The U.S. House introduced its version of legislation that would allocate $52 billion for semiconductor chip manufacturing late Tuesday, teeing up debate with the Senate.
The funding has been a priority for the Biden administration, for auto industry leaders and for many of Michigan's members of Congress as an ongoing global chip shortage has forced up prices for consumers and cost the auto industry billions in lost revenue.
The Senate passed a version of the legislation aimed at competing with China last June, but it failed to gain momentum in the House amid policy disagreements.
"Major components of this package have already passed the House with overwhelmingly bipartisan votes, and we look forward to conferencing this bill with the Senate to get legislation to the President's desk as soon as possible," Speaker of the House Nancy Pelosi said in a statement Tuesday evening.
Both versions of the legislation include $50 billion in emergency funding for domestic semiconductor chip production and an additional $2 billion set aside for legacy chips used in autos, pushed for in the Senate by Democratic Sens.

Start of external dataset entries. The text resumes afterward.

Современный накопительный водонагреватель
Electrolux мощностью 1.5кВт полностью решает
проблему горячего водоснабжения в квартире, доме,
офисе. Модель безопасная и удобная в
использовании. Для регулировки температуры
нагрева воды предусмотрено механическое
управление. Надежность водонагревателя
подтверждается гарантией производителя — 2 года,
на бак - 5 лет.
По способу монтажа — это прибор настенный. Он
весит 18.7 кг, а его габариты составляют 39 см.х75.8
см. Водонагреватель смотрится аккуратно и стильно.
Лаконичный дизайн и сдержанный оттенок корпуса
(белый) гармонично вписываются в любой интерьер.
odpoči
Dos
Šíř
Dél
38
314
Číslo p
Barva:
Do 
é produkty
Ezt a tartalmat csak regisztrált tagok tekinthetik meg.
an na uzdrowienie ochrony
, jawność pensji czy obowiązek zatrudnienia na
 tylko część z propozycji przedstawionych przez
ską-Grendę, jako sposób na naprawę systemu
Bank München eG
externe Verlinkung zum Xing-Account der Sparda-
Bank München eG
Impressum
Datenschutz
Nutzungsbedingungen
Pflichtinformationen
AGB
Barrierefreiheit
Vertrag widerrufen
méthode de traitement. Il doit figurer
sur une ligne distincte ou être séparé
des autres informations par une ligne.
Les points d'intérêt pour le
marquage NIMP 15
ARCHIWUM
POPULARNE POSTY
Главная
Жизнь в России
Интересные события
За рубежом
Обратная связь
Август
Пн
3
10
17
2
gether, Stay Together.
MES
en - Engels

Gary Peters and Debbie Stabenow, both Michigan Democrats, and in the House by Rep. Debbie Dingell, D-Michigan.
The House bill also includes $45 billion for grants and loans for supply chain resilience and "critical goods" manufacturing, $1 billion for programs within a new Commerce Department office responsible for supply chain mapping, and additional funding for National Science Foundation programs for innovative research and development.
The Senate version includes $190 billion for technology and research aimed at increasing U.S. competitiveness with China.
The House bill also includes trade provisions that would impose sanctions on China based on human rights violations against the Uyghur population in Xinjiang and would establish a review process that screens outbound investments and offshoring to avoid supply chain vulnerabilities.